My Google Reader Feed (which I read using the iPad and iPhone app, Feedler)  was full today with snippets about Willow Palin’s gay slur, and how Gay tea baggers are defending her. Yes, I used “gay tea bagger” intentionally, and I’ll write about that later. But in this post, I want to stick with my base question: Do we love homophobes? Or perhaps a better question, is this: Have we learned nothing from the recent increase in gay teen suicides and the anti-bullying efforts?

I think we haven’t, learned much that is. I think too many within the Gay Press, the blogosphere, and social media in general, just love the word homophobe. The goal is to find a label so vile and nasty and othered, that people will be embarrassed, ashamed, hated, or whatever when that term is applied. And if that strategy sounds familiar, it ought to. It is the exact same strategy that the Far Right uses against Gay, Lesbian, Bisexual, and Transgender people. I guess we learned that lesson pretty well.

A case can be made, perhaps, if you work really hard, that the use of gay slurs is a product of homophobia, many many steps removed. Like if you drop a pebble into a pond, and then watch the ripple it causes. Ten feet or twenty feet away from where the pebble entered the water, there is still a ripple. Small, but still a little connected to the initial causation. Gay slurs, like Willow Palin’s is like that.But this homophobia is an institutionalized homophobia. Actions (and words are actions) rooted in a deep and underlying sense that it is acceptable to attack someone with a gay slur, are just that actions, and violent in a way because their purpose is to cause some damage. People who try and harm others are bullies more than they are homophobes.

But I started this post with a question worth going back to: Do we love homophobes? Where the notion of “we” is the collective LGBT communities.  I think we do. I think we want there to be homophobes and if we can’t really find them, we labels others as homophobes, because it gives us someone to other, and blame and we can own our place as their victim. It sets up an us vs them state, and that is a place we know how to operate from.

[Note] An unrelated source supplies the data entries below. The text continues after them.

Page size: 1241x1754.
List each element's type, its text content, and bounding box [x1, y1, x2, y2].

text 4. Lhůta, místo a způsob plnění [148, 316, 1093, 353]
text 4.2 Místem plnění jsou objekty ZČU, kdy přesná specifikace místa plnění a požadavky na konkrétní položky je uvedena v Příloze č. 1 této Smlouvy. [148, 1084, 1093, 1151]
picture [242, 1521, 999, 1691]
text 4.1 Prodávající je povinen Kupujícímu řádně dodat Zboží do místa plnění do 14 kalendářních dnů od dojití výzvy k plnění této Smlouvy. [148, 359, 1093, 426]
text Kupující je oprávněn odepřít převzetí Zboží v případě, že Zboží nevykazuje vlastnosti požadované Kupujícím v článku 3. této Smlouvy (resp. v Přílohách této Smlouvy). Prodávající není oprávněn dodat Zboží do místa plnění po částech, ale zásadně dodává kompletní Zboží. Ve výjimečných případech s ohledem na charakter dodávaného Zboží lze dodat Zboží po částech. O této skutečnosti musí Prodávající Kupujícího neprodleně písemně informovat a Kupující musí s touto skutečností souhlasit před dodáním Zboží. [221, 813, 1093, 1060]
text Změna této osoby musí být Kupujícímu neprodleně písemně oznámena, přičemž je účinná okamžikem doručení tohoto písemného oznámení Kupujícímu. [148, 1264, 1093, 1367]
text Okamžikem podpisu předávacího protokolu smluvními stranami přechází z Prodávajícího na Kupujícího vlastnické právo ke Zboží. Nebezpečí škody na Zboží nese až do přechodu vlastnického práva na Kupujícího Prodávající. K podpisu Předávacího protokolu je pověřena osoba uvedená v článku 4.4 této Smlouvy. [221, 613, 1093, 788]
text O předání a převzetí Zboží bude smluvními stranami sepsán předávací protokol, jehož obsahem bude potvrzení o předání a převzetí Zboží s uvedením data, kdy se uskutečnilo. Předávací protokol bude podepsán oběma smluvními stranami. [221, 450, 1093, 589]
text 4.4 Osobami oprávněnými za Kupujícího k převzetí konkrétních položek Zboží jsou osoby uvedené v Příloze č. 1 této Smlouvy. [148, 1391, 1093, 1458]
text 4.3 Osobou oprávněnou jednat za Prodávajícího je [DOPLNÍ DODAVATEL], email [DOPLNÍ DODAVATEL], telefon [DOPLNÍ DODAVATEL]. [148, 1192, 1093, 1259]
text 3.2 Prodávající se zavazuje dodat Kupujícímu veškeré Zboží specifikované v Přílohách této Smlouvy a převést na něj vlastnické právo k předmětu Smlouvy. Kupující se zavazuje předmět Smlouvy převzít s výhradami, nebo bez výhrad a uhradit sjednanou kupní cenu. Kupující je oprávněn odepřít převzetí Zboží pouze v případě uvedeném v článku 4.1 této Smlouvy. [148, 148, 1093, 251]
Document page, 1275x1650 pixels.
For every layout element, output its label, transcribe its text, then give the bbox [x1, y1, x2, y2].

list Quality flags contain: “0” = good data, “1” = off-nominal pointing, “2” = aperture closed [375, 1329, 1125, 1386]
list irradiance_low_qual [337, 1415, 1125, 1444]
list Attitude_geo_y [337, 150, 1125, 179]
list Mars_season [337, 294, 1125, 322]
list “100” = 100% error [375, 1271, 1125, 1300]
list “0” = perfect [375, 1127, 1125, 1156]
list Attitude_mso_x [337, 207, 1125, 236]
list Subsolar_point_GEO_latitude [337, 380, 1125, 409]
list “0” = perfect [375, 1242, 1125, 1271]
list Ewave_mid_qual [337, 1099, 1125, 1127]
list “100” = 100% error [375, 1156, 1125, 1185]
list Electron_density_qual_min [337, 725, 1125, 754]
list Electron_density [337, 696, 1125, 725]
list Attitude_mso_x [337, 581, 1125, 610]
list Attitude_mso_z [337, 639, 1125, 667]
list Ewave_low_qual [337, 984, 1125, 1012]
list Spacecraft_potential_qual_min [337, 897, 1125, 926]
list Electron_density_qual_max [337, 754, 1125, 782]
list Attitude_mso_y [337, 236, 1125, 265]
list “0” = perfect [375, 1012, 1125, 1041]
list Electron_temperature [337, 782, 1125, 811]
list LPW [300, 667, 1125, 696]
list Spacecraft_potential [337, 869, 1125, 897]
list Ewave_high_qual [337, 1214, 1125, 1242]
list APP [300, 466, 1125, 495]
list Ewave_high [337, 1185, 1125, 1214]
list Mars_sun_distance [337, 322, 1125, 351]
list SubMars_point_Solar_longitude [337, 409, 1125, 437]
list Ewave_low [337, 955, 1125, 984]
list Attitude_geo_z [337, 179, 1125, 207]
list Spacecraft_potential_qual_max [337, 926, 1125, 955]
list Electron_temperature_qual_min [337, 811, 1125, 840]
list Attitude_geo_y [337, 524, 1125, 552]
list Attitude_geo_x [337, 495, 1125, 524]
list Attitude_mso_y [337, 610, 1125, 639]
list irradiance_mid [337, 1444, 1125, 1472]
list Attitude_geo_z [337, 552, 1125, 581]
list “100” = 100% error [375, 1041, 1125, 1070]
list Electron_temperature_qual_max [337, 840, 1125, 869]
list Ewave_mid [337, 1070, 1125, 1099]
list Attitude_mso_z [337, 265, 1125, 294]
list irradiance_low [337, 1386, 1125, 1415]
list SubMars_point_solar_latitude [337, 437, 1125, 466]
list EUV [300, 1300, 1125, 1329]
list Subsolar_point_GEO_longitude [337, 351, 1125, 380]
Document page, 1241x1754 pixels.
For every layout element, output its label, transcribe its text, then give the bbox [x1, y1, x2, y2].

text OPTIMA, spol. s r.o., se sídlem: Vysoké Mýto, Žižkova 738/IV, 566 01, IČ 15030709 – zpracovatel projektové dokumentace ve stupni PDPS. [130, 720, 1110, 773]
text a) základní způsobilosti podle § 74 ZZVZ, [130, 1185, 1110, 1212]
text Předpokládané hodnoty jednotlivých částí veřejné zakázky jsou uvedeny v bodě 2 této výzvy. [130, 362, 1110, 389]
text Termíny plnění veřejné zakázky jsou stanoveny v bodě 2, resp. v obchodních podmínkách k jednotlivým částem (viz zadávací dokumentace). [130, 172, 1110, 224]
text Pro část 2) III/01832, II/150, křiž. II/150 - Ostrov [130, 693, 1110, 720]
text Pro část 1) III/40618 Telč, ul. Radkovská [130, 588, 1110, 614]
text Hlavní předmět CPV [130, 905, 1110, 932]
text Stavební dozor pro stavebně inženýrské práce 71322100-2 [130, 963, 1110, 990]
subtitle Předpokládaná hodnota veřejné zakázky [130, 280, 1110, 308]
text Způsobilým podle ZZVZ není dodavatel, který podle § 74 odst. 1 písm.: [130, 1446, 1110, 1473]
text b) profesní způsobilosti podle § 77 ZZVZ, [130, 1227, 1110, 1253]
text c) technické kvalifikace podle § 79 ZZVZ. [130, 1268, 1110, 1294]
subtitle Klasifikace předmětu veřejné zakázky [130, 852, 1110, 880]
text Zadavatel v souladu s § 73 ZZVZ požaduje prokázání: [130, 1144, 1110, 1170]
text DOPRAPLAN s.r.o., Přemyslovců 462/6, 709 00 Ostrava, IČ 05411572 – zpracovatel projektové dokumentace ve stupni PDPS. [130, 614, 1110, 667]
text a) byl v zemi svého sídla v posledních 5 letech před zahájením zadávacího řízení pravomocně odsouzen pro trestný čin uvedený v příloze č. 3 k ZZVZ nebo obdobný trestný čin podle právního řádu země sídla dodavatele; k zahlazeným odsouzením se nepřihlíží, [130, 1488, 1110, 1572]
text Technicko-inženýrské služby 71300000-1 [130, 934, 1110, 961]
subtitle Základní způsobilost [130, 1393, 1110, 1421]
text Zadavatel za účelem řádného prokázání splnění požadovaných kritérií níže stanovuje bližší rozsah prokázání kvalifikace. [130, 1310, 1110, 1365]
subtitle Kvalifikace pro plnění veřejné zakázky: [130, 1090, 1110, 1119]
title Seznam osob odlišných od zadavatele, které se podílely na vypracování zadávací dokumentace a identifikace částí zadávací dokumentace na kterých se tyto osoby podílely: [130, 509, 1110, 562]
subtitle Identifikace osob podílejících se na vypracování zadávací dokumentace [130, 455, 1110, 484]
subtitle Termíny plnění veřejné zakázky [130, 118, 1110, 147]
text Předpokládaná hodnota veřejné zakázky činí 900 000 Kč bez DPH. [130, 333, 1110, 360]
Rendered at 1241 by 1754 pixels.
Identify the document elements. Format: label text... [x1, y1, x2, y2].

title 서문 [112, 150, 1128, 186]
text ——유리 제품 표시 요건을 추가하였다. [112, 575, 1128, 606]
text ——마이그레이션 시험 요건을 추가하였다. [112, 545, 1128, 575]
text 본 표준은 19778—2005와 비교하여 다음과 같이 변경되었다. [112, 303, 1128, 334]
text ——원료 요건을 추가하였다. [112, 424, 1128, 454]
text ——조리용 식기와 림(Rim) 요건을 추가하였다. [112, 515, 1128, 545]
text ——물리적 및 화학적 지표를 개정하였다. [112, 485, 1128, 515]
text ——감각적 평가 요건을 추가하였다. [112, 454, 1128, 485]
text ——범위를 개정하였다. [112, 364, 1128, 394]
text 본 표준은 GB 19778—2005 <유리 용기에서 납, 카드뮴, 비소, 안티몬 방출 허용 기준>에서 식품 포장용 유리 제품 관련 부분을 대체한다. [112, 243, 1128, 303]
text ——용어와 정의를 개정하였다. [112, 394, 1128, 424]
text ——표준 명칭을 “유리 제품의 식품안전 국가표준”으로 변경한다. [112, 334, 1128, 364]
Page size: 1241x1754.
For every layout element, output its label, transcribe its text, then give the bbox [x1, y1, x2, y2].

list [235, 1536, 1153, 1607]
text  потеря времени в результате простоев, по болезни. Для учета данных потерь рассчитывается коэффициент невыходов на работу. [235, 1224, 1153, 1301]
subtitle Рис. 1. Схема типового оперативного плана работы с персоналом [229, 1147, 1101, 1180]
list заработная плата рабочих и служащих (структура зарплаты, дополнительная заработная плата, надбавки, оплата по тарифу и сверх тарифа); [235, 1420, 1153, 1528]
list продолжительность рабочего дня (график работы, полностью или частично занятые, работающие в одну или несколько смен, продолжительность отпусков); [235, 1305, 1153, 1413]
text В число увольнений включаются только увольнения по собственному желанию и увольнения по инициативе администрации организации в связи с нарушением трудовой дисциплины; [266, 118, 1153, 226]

So, check it out and tell me what you think. Here is some story about the Willow’s words: http://www.newser.com/story/105498/willow-palin-rips-moms-critic-with-gay-slurs.html. And then, there are these gay tea baggers who say she isn’t a homophobe: http://www.tmz.com/2010/11/17/willow-palin-sarah-palin-goproud-tea-party-republicans-conservative-homophobic-gay/

When it really doesn’t matter if she is or isn’t. Using gay slurs like that is unacceptable. Period.

I wanted to say more about gay tea baggers.  Another post, OK? See you then.